There is no definite order in which this and the former (peak detection) tasks should be performed: peak alignment followed by peak detection [5] or vice versa [21]. The peak or spectra alignment tries to match similar peaks detected across all the spectra. Again due to measurement-induced noise, the exact $m/z$ value of a peak can differ from one spectrum to another and there may be slight deviations or shifts over different runs, even if analyzing the same sample. This shift is widely known as the mass error effect [19]. In order to align the peaks, each spectrum is modified by shifting the signal until the peaks match.

All these variations may include signal shifts and potentially hide isotopic formations or very close compounds. Moreover, this effect is more likely when dealing with very complex mixtures.

Figure: Peakbin assembling algorithm. Threshold $\rho $ is the minimum permitted correlation threshold among two consecutive peaks or peakbins. Matrices $\mathbf {P}$ and $\mathbf {V}$ are the computed list of peakbins and the spectra values for those bins respectively.


Step 1. For each peak/peakbin $p_i$ and for each spectrum $s_j$, compute the intensity value

$v_{ij}=f(p_i, s_j)$.
Step 2. Compute the linear correlation matrix $\mathbf{R}$ between each pair of subset values
$v_{i\cdot} = f(p_i,\cdot)$ and $v_{i+1\cdot} = f(p_{i+1},\cdot)$.
Step 3. If all values $\mathbf{R}(i,i+1)< \rho$, then return $\mathbf{P} = [p_i]$ and $\mathbf{V} = [v_{ij}]$.
Else, for each pair $p_i$ and $p_{i+1}$ for which $\mathbf{R}(i,i+1)\geqslant$ $\rho $, combine $p_i$ and $p_{i+1}$ into a
single peakbin. Go to Step 1.

To overcome this artificial shifting, we propose assemble peakbins of different widths.

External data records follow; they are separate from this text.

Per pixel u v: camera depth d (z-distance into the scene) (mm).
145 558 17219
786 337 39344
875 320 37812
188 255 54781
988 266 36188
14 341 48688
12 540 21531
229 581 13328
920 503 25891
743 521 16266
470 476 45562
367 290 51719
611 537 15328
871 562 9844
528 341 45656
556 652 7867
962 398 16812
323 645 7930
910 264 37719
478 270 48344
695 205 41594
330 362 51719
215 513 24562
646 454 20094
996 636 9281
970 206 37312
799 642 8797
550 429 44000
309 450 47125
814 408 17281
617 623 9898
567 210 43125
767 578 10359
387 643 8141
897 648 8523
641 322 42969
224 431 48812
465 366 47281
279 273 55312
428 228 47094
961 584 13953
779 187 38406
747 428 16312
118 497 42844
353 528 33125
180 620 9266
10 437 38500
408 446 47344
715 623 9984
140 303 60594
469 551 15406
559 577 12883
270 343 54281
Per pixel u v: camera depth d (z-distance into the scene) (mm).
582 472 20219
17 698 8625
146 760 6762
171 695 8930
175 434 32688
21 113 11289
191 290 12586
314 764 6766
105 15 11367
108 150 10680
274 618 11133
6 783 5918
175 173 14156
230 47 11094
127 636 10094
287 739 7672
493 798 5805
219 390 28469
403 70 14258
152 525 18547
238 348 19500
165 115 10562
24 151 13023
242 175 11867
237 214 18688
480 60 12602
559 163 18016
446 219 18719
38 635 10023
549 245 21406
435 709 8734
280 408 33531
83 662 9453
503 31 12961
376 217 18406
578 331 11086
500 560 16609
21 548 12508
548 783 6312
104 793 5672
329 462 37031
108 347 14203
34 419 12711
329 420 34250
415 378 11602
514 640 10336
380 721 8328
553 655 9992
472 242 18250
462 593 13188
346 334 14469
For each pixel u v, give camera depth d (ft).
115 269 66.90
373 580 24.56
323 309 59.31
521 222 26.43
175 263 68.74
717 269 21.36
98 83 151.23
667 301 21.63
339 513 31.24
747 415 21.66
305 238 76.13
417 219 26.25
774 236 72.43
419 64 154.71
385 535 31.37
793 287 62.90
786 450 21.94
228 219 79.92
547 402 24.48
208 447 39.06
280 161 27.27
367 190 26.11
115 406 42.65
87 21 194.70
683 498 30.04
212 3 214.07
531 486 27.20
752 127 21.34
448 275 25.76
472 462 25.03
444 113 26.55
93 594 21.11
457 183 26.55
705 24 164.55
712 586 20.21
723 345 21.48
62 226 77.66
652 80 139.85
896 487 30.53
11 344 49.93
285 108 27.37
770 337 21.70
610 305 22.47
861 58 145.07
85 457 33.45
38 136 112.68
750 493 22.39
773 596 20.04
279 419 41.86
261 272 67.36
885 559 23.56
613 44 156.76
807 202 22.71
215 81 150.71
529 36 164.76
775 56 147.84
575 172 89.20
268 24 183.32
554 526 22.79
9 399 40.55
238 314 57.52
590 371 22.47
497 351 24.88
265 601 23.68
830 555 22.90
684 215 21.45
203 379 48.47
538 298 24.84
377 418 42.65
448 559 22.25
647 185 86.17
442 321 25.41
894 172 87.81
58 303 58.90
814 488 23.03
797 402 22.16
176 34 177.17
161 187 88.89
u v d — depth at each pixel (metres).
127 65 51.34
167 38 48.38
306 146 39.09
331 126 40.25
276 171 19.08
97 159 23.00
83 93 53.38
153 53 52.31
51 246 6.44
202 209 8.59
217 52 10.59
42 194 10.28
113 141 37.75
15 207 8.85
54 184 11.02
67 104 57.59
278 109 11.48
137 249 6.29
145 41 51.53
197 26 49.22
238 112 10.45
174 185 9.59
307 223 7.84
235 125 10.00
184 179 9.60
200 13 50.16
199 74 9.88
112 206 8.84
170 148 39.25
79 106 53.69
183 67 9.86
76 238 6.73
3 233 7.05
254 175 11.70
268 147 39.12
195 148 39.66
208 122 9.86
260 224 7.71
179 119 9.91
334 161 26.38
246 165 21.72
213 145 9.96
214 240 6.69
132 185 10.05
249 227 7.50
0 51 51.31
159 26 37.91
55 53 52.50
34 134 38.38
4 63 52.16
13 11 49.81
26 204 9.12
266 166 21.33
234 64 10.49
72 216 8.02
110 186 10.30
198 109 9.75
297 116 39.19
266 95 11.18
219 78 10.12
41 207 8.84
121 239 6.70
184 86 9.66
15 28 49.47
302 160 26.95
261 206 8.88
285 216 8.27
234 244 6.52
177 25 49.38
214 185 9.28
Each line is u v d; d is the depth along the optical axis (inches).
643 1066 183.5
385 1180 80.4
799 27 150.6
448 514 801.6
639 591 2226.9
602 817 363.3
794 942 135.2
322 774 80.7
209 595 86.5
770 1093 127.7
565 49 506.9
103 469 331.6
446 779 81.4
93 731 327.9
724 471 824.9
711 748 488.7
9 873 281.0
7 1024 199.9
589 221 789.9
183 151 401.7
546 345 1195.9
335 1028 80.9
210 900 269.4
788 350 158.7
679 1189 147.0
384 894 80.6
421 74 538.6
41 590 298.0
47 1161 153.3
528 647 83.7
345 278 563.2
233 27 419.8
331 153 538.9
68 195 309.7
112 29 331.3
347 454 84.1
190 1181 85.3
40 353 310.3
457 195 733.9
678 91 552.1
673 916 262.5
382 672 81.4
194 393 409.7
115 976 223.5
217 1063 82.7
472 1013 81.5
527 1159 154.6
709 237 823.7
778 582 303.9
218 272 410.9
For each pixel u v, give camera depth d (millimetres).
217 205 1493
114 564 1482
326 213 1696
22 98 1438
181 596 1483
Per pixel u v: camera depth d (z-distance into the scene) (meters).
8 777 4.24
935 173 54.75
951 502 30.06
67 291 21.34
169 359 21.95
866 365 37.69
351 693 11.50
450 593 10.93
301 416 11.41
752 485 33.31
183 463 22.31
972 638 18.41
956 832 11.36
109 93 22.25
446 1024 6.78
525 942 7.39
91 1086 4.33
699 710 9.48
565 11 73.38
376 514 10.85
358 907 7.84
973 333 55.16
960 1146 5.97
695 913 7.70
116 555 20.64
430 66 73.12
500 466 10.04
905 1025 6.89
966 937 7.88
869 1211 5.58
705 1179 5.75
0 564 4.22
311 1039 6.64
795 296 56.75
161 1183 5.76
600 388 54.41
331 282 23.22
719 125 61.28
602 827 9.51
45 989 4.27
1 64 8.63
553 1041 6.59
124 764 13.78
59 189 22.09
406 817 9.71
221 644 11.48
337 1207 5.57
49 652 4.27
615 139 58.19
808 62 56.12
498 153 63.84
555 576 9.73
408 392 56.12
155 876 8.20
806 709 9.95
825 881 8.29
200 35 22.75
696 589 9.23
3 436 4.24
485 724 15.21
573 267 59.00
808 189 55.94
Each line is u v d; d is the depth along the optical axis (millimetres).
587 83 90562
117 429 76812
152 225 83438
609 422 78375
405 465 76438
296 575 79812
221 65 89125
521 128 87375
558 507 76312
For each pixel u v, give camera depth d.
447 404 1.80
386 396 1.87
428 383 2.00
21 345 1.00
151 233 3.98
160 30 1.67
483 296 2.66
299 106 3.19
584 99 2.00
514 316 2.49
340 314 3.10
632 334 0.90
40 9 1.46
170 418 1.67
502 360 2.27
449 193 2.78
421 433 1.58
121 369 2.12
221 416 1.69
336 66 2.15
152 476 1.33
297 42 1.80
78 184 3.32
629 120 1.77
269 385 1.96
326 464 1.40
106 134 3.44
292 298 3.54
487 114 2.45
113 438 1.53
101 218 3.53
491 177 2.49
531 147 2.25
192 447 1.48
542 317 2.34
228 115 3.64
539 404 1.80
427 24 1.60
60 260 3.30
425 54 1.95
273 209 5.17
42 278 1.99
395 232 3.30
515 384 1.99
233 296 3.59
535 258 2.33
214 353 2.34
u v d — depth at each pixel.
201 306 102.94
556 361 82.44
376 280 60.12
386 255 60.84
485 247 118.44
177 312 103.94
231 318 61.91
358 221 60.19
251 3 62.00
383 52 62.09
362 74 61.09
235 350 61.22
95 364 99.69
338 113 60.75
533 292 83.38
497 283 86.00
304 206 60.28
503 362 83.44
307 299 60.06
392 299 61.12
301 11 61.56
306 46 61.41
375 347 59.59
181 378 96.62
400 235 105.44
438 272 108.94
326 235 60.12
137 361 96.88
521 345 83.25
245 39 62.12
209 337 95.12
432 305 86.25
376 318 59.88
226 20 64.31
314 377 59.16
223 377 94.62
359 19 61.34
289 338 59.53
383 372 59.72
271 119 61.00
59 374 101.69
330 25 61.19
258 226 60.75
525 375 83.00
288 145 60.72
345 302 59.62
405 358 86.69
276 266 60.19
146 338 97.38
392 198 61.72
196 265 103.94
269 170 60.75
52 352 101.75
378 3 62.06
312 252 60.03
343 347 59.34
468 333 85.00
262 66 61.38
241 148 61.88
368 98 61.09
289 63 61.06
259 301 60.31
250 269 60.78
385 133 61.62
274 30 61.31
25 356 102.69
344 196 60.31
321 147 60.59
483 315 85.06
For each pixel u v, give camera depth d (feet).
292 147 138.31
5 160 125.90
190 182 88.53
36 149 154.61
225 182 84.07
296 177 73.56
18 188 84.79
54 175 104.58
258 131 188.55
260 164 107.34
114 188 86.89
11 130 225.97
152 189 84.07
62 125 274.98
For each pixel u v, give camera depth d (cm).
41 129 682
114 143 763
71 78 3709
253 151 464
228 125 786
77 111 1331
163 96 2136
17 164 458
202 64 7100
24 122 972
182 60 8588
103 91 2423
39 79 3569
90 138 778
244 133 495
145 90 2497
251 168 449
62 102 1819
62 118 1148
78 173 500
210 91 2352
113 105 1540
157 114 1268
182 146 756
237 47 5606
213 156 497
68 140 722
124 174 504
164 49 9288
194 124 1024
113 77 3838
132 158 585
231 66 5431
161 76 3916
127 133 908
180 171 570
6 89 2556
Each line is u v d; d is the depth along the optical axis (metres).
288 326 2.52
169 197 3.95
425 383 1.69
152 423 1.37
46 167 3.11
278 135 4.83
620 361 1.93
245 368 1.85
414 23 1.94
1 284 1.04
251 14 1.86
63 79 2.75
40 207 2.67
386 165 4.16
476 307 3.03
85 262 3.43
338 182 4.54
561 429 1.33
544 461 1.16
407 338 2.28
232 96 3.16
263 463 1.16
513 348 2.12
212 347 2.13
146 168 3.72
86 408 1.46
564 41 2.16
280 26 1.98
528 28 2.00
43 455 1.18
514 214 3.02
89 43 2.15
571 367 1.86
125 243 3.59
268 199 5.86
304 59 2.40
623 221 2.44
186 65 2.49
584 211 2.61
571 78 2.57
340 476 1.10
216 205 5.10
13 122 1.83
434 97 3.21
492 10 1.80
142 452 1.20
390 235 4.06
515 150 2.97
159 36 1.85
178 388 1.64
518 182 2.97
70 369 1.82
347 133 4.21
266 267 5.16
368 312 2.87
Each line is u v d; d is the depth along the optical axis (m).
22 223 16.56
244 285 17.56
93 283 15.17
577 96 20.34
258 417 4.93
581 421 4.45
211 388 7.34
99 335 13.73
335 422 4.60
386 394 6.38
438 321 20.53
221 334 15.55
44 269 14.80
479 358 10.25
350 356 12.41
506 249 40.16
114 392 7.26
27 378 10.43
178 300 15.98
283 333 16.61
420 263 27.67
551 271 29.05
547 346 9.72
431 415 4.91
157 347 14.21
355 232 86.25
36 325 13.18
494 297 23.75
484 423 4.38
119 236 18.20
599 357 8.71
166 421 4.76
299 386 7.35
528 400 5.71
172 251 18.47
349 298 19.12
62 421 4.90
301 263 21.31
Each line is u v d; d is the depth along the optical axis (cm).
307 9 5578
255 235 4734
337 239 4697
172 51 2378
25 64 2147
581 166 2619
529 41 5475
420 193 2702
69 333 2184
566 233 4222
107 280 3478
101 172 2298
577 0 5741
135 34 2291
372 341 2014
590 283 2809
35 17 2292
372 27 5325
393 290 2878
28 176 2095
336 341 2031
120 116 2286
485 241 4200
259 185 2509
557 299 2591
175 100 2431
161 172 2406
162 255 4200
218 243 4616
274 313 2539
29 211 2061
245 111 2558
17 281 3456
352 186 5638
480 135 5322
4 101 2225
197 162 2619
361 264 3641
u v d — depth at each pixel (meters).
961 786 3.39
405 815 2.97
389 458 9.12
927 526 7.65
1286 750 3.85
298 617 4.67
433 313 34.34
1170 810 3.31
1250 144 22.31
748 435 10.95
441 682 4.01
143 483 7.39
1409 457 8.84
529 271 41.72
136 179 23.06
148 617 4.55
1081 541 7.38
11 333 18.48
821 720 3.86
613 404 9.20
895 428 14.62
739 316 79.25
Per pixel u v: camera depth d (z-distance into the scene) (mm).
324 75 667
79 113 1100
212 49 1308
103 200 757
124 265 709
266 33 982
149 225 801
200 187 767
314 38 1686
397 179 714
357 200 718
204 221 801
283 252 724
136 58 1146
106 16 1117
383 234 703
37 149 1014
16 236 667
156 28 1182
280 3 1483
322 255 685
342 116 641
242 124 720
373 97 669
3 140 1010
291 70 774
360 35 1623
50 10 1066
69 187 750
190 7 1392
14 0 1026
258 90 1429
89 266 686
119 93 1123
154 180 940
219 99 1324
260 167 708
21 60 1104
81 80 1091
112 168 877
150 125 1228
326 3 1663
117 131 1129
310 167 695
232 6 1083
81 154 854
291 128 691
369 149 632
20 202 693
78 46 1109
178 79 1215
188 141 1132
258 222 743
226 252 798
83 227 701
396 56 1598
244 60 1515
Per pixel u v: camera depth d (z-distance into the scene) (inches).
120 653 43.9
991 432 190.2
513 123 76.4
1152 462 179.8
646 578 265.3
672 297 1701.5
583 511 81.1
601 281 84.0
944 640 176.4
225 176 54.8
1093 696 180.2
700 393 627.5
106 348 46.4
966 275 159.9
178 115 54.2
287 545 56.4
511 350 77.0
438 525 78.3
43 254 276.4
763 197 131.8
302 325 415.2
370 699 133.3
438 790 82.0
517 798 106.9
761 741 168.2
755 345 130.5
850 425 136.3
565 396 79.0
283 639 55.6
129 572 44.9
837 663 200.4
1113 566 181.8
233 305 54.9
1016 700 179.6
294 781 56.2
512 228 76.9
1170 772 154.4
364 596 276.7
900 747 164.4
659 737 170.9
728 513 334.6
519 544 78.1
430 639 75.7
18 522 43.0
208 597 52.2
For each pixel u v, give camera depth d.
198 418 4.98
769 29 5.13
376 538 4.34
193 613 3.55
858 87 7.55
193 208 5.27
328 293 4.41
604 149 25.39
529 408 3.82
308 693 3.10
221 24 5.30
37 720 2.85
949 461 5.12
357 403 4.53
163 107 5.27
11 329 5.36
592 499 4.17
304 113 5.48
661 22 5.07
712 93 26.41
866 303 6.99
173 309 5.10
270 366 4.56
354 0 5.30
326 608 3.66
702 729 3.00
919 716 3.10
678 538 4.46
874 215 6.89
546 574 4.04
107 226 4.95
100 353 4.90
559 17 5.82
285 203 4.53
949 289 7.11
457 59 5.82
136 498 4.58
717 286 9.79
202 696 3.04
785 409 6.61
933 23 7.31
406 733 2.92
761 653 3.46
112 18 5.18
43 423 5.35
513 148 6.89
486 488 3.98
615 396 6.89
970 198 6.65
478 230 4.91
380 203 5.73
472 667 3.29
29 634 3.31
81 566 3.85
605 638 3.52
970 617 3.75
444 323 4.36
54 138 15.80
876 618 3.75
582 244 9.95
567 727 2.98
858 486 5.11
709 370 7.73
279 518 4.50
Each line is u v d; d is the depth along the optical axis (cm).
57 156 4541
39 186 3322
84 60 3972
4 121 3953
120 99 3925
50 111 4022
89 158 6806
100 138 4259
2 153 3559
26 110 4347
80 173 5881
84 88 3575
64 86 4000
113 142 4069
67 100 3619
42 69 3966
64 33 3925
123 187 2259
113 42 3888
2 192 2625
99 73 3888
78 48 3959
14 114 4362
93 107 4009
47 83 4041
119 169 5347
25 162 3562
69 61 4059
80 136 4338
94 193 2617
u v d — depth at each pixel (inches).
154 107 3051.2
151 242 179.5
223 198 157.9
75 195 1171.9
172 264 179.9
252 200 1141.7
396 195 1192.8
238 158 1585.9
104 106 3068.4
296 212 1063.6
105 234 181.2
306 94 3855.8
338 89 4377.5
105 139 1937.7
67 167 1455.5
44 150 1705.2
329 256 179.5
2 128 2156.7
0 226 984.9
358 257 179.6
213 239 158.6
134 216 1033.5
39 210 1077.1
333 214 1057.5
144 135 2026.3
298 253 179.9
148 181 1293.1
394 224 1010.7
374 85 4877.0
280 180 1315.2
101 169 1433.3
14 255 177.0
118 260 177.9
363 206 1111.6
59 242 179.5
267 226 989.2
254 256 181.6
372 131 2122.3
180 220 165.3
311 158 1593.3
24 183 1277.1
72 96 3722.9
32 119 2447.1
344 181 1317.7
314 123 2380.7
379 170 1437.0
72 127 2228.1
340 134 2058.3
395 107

In this way, a set of close peaks on the $m/z$ axis across different spectra would be clustered into the same peakbin if their intensity levels are similar. Classical clustering approaches have already been used to tackle this problem [2,24,10,21]. Instead, our preprocessing pipeline uses the Pearson linear correlation coefficient to group the peaks, as the computation time and memory demands are much lower. Peakbins are scanned recursively, and their signal values are quantified as the maximum value found in the bin [13]. The stopping criterion is met when there is no single peak or peakbin that shows a correlation value greater than a given threshold $\rho $. Figure 1.5 details the assembling algorithm. The output of this final preprocessing stage is thus composed of a list of peakbins, each one with a starting and ending point on the $m/z$ axis, coupled with the maximum signal value within each spectrum.